I know my institution wouldn't allow this without informed consent from himself pre-death or legally responsible family members. Plus you have to be able to withdraw consent at any time and we have to destroy all data, including sequencing analysis, upon request. Not sure how that affects published data but we'd have to strip it out of any data repositories the publications may point to as well.

[–] BodyBySisyphus@hexbear.net 5 points 1 week ago

I haven't really read up on the topic since the early days of the human genome project - has there been any attempt to round up and remove all of the sequencing data obtained from indigenous people under dubious consent or disclosure conditions or is the intent of these policies more "going forward we'll keep things above board"?

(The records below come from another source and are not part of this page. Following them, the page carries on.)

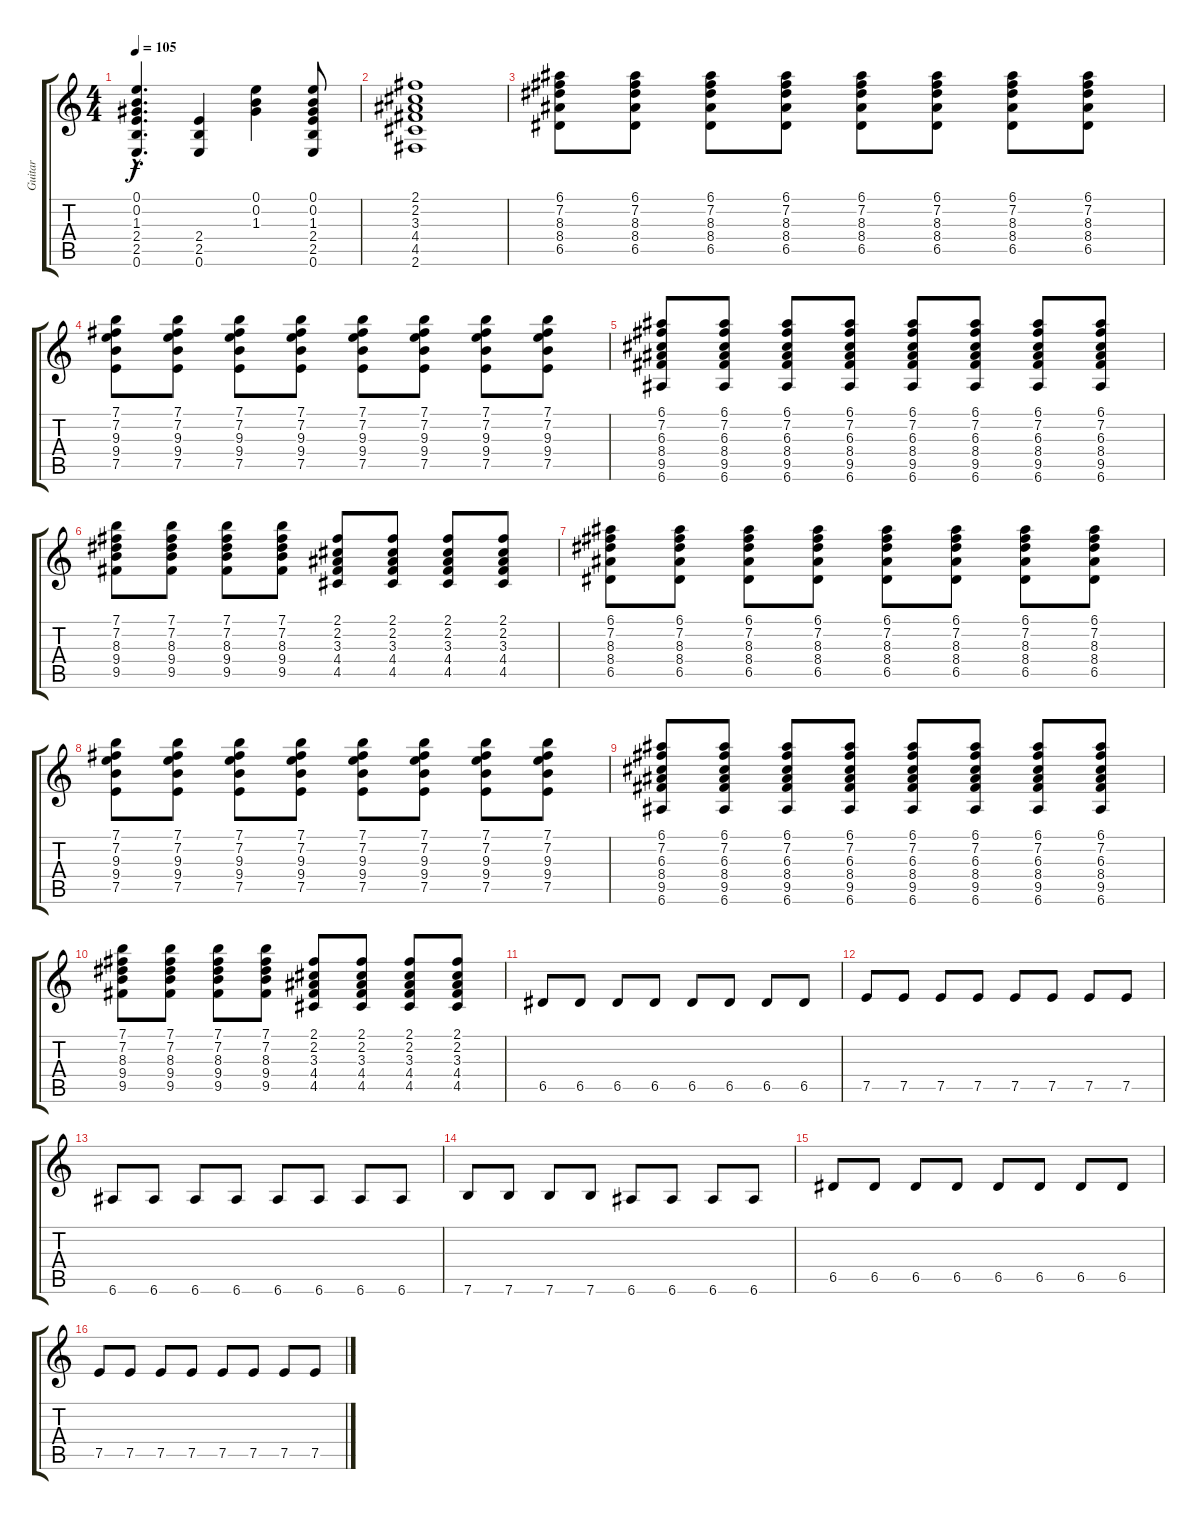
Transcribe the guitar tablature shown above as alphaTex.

\track ("Guitar" "Guitar") {instrument distortionguitar}
\staff {score tabs}
\tuning (E4 B3 G3 D3 A2 E2) {hide}
\ts (4 4)
\tempo 105
\clef g2
\ks c
(0.1{hac} 0.2{hac} 1.3{hac} 2.4{hac} 2.5{hac} 0.6{hac}).4{d dy f} (2.4 2.5 0.6).4 (0.1 0.2 1.3).4 (0.1 0.2 1.3 2.4 2.5 0.6).8 |
(2.1 2.2 3.3 4.4 4.5 2.6).1 |
(6.1 7.2 8.3 8.4 6.5).8{instrument distortionguitar} (6.1 7.2 8.3 8.4 6.5).8 (6.1 7.2 8.3 8.4 6.5).8 (6.1 7.2 8.3 8.4 6.5).8 (6.1 7.2 8.3 8.4 6.5).8 (6.1 7.2 8.3 8.4 6.5).8 (6.1 7.2 8.3 8.4 6.5).8 (6.1 7.2 8.3 8.4 6.5).8 |
(7.1 7.2 9.3 9.4 7.5).8 (7.1 7.2 9.3 9.4 7.5).8 (7.1 7.2 9.3 9.4 7.5).8 (7.1 7.2 9.3 9.4 7.5).8 (7.1 7.2 9.3 9.4 7.5).8 (7.1 7.2 9.3 9.4 7.5).8 (7.1 7.2 9.3 9.4 7.5).8 (7.1 7.2 9.3 9.4 7.5).8 |
(6.1 7.2 6.3 8.4 9.5 6.6).8 (6.1 7.2 6.3 8.4 9.5 6.6).8 (6.1 7.2 6.3 8.4 9.5 6.6).8 (6.1 7.2 6.3 8.4 9.5 6.6).8 (6.1 7.2 6.3 8.4 9.5 6.6).8 (6.1 7.2 6.3 8.4 9.5 6.6).8 (6.1 7.2 6.3 8.4 9.5 6.6).8 (6.1 7.2 6.3 8.4 9.5 6.6).8 |
(7.1 7.2 8.3 9.4 9.5).8 (7.1 7.2 8.3 9.4 9.5).8 (7.1 7.2 8.3 9.4 9.5).8 (7.1 7.2 8.3 9.4 9.5).8 (2.1 2.2 3.3 4.4 4.5).8 (2.1 2.2 3.3 4.4 4.5).8 (2.1 2.2 3.3 4.4 4.5).8 (2.1 2.2 3.3 4.4 4.5).8 |
(6.1 7.2 8.3 8.4 6.5).8 (6.1 7.2 8.3 8.4 6.5).8 (6.1 7.2 8.3 8.4 6.5).8 (6.1 7.2 8.3 8.4 6.5).8 (6.1 7.2 8.3 8.4 6.5).8 (6.1 7.2 8.3 8.4 6.5).8 (6.1 7.2 8.3 8.4 6.5).8 (6.1 7.2 8.3 8.4 6.5).8 |
(7.1 7.2 9.3 9.4 7.5).8 (7.1 7.2 9.3 9.4 7.5).8 (7.1 7.2 9.3 9.4 7.5).8 (7.1 7.2 9.3 9.4 7.5).8 (7.1 7.2 9.3 9.4 7.5).8 (7.1 7.2 9.3 9.4 7.5).8 (7.1 7.2 9.3 9.4 7.5).8 (7.1 7.2 9.3 9.4 7.5).8 |
(6.1 7.2 6.3 8.4 9.5 6.6).8 (6.1 7.2 6.3 8.4 9.5 6.6).8 (6.1 7.2 6.3 8.4 9.5 6.6).8 (6.1 7.2 6.3 8.4 9.5 6.6).8 (6.1 7.2 6.3 8.4 9.5 6.6).8 (6.1 7.2 6.3 8.4 9.5 6.6).8 (6.1 7.2 6.3 8.4 9.5 6.6).8 (6.1 7.2 6.3 8.4 9.5 6.6).8 |
(7.1 7.2 8.3 9.4 9.5).8 (7.1 7.2 8.3 9.4 9.5).8 (7.1 7.2 8.3 9.4 9.5).8 (7.1 7.2 8.3 9.4 9.5).8 (2.1 2.2 3.3 4.4 4.5).8 (2.1 2.2 3.3 4.4 4.5).8 (2.1 2.2 3.3 4.4 4.5).8 (2.1 2.2 3.3 4.4 4.5).8 |
6.5.8 6.5.8 6.5.8 6.5.8 6.5.8 6.5.8 6.5.8 6.5.8 |
7.5.8 7.5.8 7.5.8 7.5.8 7.5.8 7.5.8 7.5.8 7.5.8 |
6.6.8 6.6.8 6.6.8 6.6.8 6.6.8 6.6.8 6.6.8 6.6.8 |
7.6.8 7.6.8 7.6.8 7.6.8 6.6.8 6.6.8 6.6.8 6.6.8 |
6.5.8 6.5.8 6.5.8 6.5.8 6.5.8 6.5.8 6.5.8 6.5.8 |
7.5.8 7.5.8 7.5.8 7.5.8 7.5.8 7.5.8 7.5.8 7.5.8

[–] JoMiran@lemmy.ml 7 points 1 week ago

Nice try, but I watched The Boys From Brazil. No Hitler DNA for you!

[–] humanspiral@lemmy.ca 7 points 1 week ago

There's propaganda value to "Hitler was quasi-Trans" as same revisionist demonism as "Hitler was a socialist" to revive a (neo) naziism without the baggage of Hitler, that can better serve Zionist first Christofascism in erradicating Islam, humanist governance, and whatever "the woke" needs to mean.

Beyond privacy rights, is what is the usefulness of the messaging, and could that usefulness be more important to someone/agenda than the moral failures of completely fabricating it.

[–] Korhaka@sopuli.xyz 5 points 1 week ago

Data protection only covers the living IIRC.

[–] AnarchoCummunist@hexbear.net 5 points 1 week ago

Yes. It does. Fuck his privacy.

Someone asking that should suck on diese hoden.

[–] ChonkyOwlbear@lemmy.world 5 points 1 week ago

Most arguments for using Hitler's DNA end up supporting the eugenicist trash Nazi scientists espoused. There is little practical use for it.